▶ About this task: Return every line of the material exactly.

►

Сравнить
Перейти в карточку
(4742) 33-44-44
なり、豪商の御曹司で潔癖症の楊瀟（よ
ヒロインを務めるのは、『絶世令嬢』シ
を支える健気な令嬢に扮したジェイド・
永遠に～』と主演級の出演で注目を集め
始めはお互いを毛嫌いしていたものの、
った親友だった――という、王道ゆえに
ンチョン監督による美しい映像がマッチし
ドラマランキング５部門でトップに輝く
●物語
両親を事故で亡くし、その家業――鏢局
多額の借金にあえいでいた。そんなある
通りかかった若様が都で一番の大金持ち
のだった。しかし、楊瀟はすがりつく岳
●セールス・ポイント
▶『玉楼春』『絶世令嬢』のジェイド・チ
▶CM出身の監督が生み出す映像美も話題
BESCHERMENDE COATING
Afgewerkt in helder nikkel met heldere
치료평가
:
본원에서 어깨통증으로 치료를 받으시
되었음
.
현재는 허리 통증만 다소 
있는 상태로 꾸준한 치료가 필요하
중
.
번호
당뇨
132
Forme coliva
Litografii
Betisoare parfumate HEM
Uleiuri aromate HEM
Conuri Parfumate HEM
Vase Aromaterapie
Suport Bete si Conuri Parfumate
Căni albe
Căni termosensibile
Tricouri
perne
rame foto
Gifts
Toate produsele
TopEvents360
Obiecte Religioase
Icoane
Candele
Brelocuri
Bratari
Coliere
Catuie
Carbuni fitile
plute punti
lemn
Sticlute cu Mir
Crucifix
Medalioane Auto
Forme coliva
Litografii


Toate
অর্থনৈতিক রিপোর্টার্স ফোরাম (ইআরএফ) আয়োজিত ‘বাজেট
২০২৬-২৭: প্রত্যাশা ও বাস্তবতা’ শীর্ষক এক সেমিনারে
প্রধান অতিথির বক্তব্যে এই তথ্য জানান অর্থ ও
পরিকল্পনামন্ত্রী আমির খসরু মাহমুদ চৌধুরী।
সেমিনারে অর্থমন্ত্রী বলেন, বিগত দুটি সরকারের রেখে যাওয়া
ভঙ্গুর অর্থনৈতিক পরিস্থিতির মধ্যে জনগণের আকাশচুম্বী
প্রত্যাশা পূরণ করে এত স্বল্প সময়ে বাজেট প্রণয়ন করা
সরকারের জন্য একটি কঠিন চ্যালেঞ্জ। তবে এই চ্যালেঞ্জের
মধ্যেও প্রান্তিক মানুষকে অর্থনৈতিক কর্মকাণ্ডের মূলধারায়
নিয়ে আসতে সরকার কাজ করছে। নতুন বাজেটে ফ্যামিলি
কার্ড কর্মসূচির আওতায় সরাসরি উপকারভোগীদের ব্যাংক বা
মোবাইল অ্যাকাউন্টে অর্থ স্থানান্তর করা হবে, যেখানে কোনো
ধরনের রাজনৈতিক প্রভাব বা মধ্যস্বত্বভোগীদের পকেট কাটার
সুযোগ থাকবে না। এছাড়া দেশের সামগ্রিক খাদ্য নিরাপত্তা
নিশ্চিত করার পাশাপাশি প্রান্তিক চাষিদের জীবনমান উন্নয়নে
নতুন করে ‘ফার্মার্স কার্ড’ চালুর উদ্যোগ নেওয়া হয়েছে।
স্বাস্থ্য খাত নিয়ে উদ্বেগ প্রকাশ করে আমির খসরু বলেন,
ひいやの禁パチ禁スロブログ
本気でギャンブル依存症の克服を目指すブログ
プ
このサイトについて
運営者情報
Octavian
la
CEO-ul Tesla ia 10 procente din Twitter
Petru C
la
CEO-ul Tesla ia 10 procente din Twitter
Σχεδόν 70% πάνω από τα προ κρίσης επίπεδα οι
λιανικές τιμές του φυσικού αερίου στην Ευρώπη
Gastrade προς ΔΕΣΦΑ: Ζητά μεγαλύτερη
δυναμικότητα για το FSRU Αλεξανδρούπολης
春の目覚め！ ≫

◄

▶ Result for this exercise:
Сравнить
Перейти в карточку
(4742) 33-44-44
なり、豪商の御曹司で潔癖症の楊瀟（よ
ヒロインを務めるのは、『絶世令嬢』シ
を支える健気な令嬢に扮したジェイド・
永遠に～』と主演級の出演で注目を集め
始めはお互いを毛嫌いしていたものの、
った親友だった――という、王道ゆえに
ンチョン監督による美しい映像がマッチし
ドラマランキング５部門でトップに輝く
●物語
両親を事故で亡くし、その家業――鏢局
多額の借金にあえいでいた。そんなある
通りかかった若様が都で一番の大金持ち
のだった。しかし、楊瀟はすがりつく岳
●セールス・ポイント
▶『玉楼春』『絶世令嬢』のジェイド・チ
▶CM出身の監督が生み出す映像美も話題
BESCHERMENDE COATING
Afgewerkt in helder nikkel met heldere
치료평가
:
본원에서 어깨통증으로 치료를 받으시
되었음
.
현재는 허리 통증만 다소 
있는 상태로 꾸준한 치료가 필요하
중
.
번호
당뇨
132
Forme coliva
Litografii
Betisoare parfumate HEM
Uleiuri aromate HEM
Conuri Parfumate HEM
Vase Aromaterapie
Suport Bete si Conuri Parfumate
Căni albe
Căni termosensibile
Tricouri
perne
rame foto
Gifts
Toate produsele
TopEvents360
Obiecte Religioase
Icoane
Candele
Brelocuri
Bratari
Coliere
Catuie
Carbuni fitile
plute punti
lemn
Sticlute cu Mir
Crucifix
Medalioane Auto
Forme coliva
Litografii


Toate
অর্থনৈতিক রিপোর্টার্স ফোরাম (ইআরএফ) আয়োজিত ‘বাজেট
২০২৬-২৭: প্রত্যাশা ও বাস্তবতা’ শীর্ষক এক সেমিনারে
প্রধান অতিথির বক্তব্যে এই তথ্য জানান অর্থ ও
পরিকল্পনামন্ত্রী আমির খসরু মাহমুদ চৌধুরী।
সেমিনারে অর্থমন্ত্রী বলেন, বিগত দুটি সরকারের রেখে যাওয়া
ভঙ্গুর অর্থনৈতিক পরিস্থিতির মধ্যে জনগণের আকাশচুম্বী
প্রত্যাশা পূরণ করে এত স্বল্প সময়ে বাজেট প্রণয়ন করা
সরকারের জন্য একটি কঠিন চ্যালেঞ্জ। তবে এই চ্যালেঞ্জের
মধ্যেও প্রান্তিক মানুষকে অর্থনৈতিক কর্মকাণ্ডের মূলধারায়
নিয়ে আসতে সরকার কাজ করছে। নতুন বাজেটে ফ্যামিলি
কার্ড কর্মসূচির আওতায় সরাসরি উপকারভোগীদের ব্যাংক বা
মোবাইল অ্যাকাউন্টে অর্থ স্থানান্তর করা হবে, যেখানে কোনো
ধরনের রাজনৈতিক প্রভাব বা মধ্যস্বত্বভোগীদের পকেট কাটার
সুযোগ থাকবে না। এছাড়া দেশের সামগ্রিক খাদ্য নিরাপত্তা
নিশ্চিত করার পাশাপাশি প্রান্তিক চাষিদের জীবনমান উন্নয়নে
নতুন করে ‘ফার্মার্স কার্ড’ চালুর উদ্যোগ নেওয়া হয়েছে।
স্বাস্থ্য খাত নিয়ে উদ্বেগ প্রকাশ করে আমির খসরু বলেন,
ひいやの禁パチ禁スロブログ
本気でギャンブル依存症の克服を目指すブログ
プ
このサイトについて
運営者情報
Octavian
la
CEO-ul Tesla ia 10 procente din Twitter
Petru C
la
CEO-ul Tesla ia 10 procente din Twitter
Σχεδόν 70% πάνω από τα προ κρίσης επίπεδα οι
λιανικές τιμές του φυσικού αερίου στην Ευρώπη
Gastrade προς ΔΕΣΦΑ: Ζητά μεγαλύτερη
δυναμικότητα για το FSRU Αλεξανδρούπολης
春の目覚め！ ≫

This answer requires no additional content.